Récit identitaire, spirituel, initiatique, d’évasion, de quête, de vie, autobiographie… Quand j’ai quitté l’île Népawa (éditions Julliard) n’entre pas dans une catégorie définie, dans un cadre établi, tout comme son auteur, d’ailleurs. C’est l’histoire d’une existence, celle de Julien Pelletier, sur l’Île Népawa, où il a passé son enfance, faisant partie des quelques familles qui y habitaient durant la Grande Noirceur. À cette époque, il ignorait tout du reste du monde.
Le jour où la famille a quitté l’île, les horizons du jeune Pelletier se sont dessinés autrement. Appel de la quête, de la recherche, de la tentation, de l’aventure et des faux pas. Autre chose… Ailleurs… Autrement… À son univers jadis minuscule se greffait une existence aux allures de majuscule. Globe-trotteur, bohème, vagabond, il a suivi le chemin de son âme, de son esprit, de son cœur, plutôt que celui de la raison, de la logique et de la pression sociale. Il lui était impensable de « perdre sa vie à la gagner ».
Il a vécu au pluriel, en multipliant les pays, les rencontres, les idylles, les amitiés, les boulots, les aventures sexuelles, les voyages, les découvertes, les mésaventures, les joies, les peines, les solitudes, les prises de conscience et les réflexions. C’est ce qu’il livre : un bagage de vie bien rempli même s’il a toujours voyagé léger. Emprisonné au Maroc, serveur et maçon en France, pêcheur en Grèce et de passage dans un ashram en Inde ne sont que quelques exemples des tranches de vie qu’il raconte.
Pour Julien Pelletier, les choix nécessaires à l’écriture d’un récit de vie relèvent de la subjectivité. Ainsi, il ne peut prétendre dire « la » vérité absolue. « Et puis comment choisir parmi les innombrables événements, petits ou grands d’une vie, les plus importants? Quelles rencontres ont été les plus significatives? Quelles joies et douleurs intimes m’ont marqué particulièrement? Comment rendre compte des expériences qui ont participé à ma fabrication en tant qu’individu? Deux termes, deux principes plutôt, m’ont guidé : justesse et justice. Tenter de dire juste, en étant au plus près de mon vécu, du ressenti. Tenter d’être juste; certaines personnes m’ont beaucoup donné et d’autres m’ont empêché d’exister. Il fallait dire les deux. »

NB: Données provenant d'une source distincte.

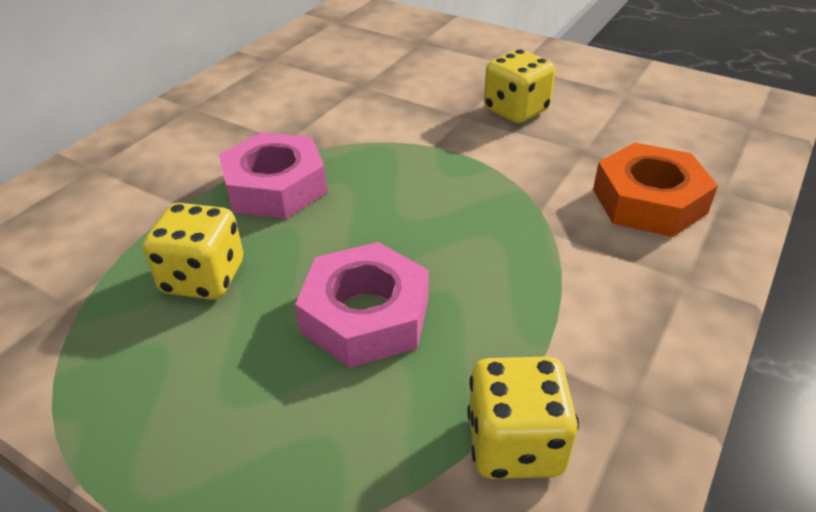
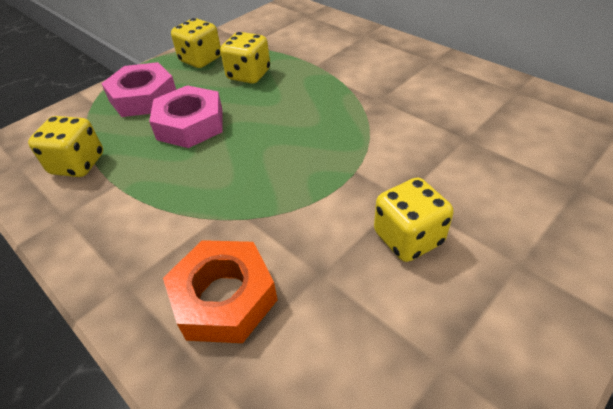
camera: 105 degrees right, 5 degrees up
pink nut [219,132,327,219] -> pink nut moved to [101,62,176,117]
none -> yellow dice [171,18,221,68]

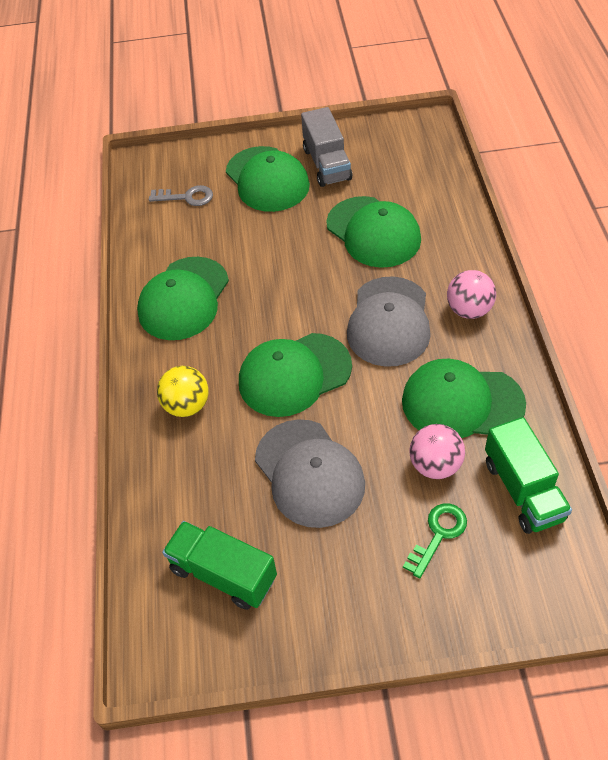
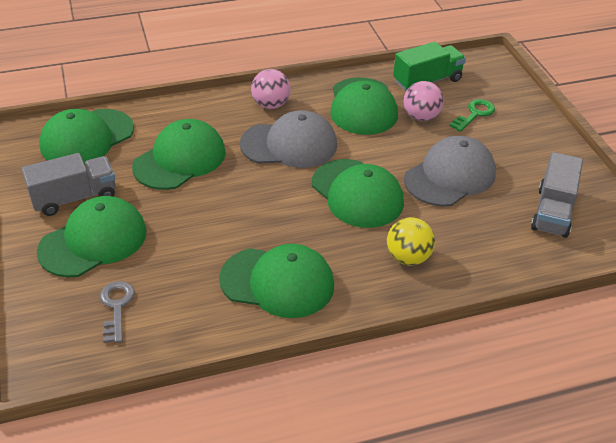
camera: 105 degrees left, 10 degrees down
green truck [162,521,277,610] -> grey truck [531,152,583,238]
green key [403,503,467,578] -> green key turned 105 degrees clockwise [449,99,495,132]
none -> green cap [39,109,134,165]

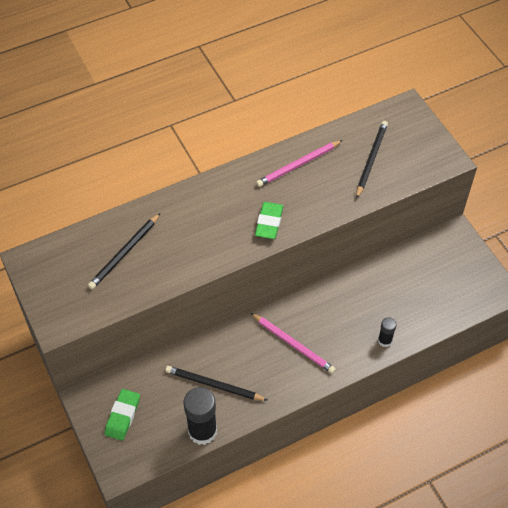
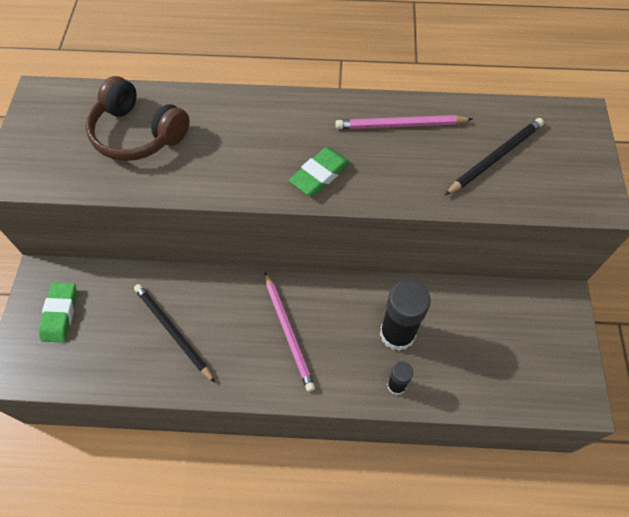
camera: 30 degrees right, 5 degrees up
black pencil [88,213,160,289] -> brown headphones [86,76,189,161]
green eraser [105,389,140,441] -> green eraser turned 45 degrees counterclockwise [39,283,77,342]
black glue stick [184,387,217,445] -> black glue stick moved to [380,280,431,351]

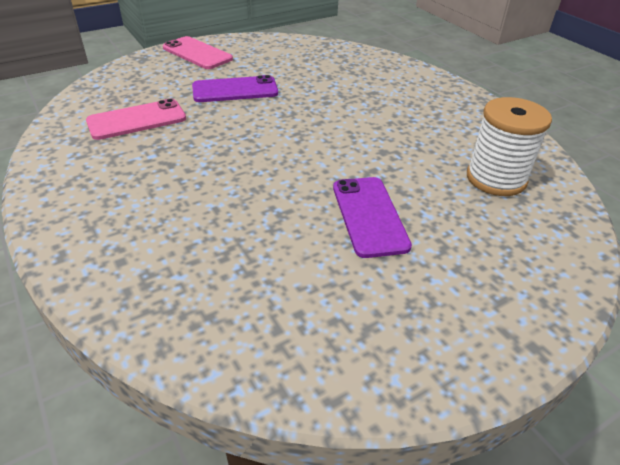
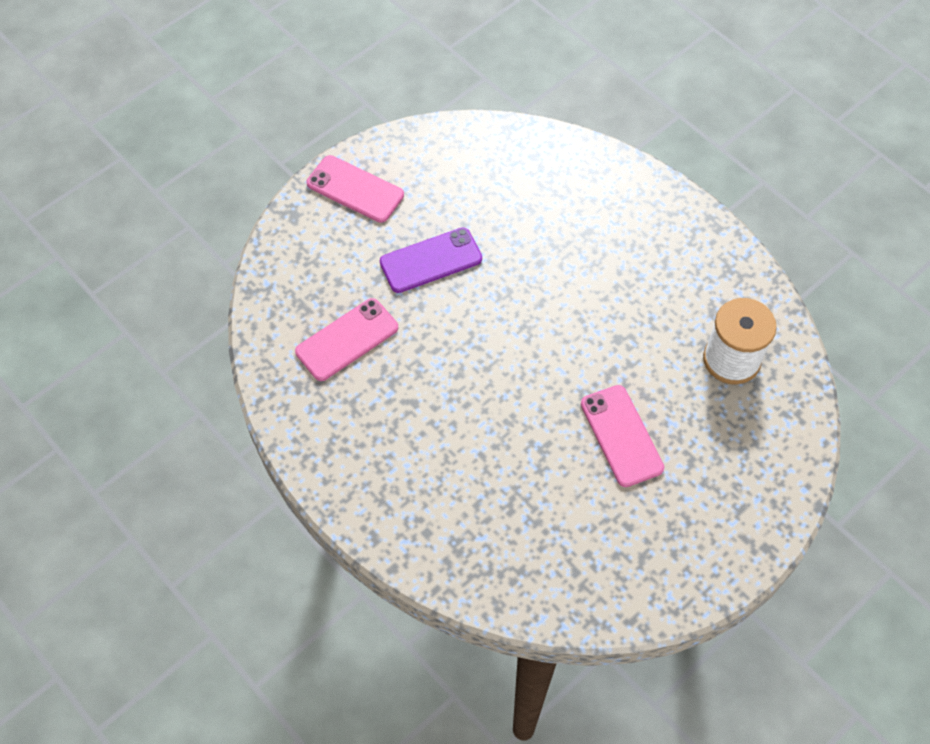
camera: 10 degrees left, 20 degrees up
purple phone [333,177,412,258] -> pink phone [581,385,664,487]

L’auteur compare l’exercice autobiographique à une enquête policière ou à une fouille archéologique. « On cherche des indices, on regarde des photos, on creuse sa mémoire, on reconstruit une scène vécue… Et puis une émotion oubliée jaillit… Une révélation soudaine se fait… Et on a le clair sentiment de “saisir”, de savoir ce qui dans le fatras d’une vie a compté vraiment et compte encore aujourd’hui, parce que cela me constitue. Par exemple, lors de l’écriture de ce récit, je suis retourné sur l’île Népawa que je n’avais pas vue depuis très longtemps. À l’approche du pont de l’île, qui symbolise mon enfance, j’ai étouffé un sanglot. L’émotion était forte, d’une source profonde, à la fois obscure et révélatrice. »
Le récit est chronologique, linéaire et fluide, tout le contraire du parcours choisi par Julien Pelletier. On ne lit pas le fil de son existence, on le vit, on le ressent, on le dévore, on le remet en question, on le comprend et on l’envie. Il y a de ces lectures qui changent notre état d’esprit. Quand j’ai quitté l’île Népawa en fait partie. Une prise de conscience intérieure opère; des barrières tombent; tout se décloisonne. C’est un monde de contradictions qui s’inscrit tout de même dans une certaine logique, une fois qu’on analyse le portrait dans son ensemble. Ce qui pourrait être chaos devient nécessaire, existentiel. C’est une autobiographie qui nous apparaît soudainement comme un livre de croissance personnelle. Lire Julien Pelletier, c’est briser les chaînes, éliminer les frontières, franchir les barrières… C’est un état de liberté!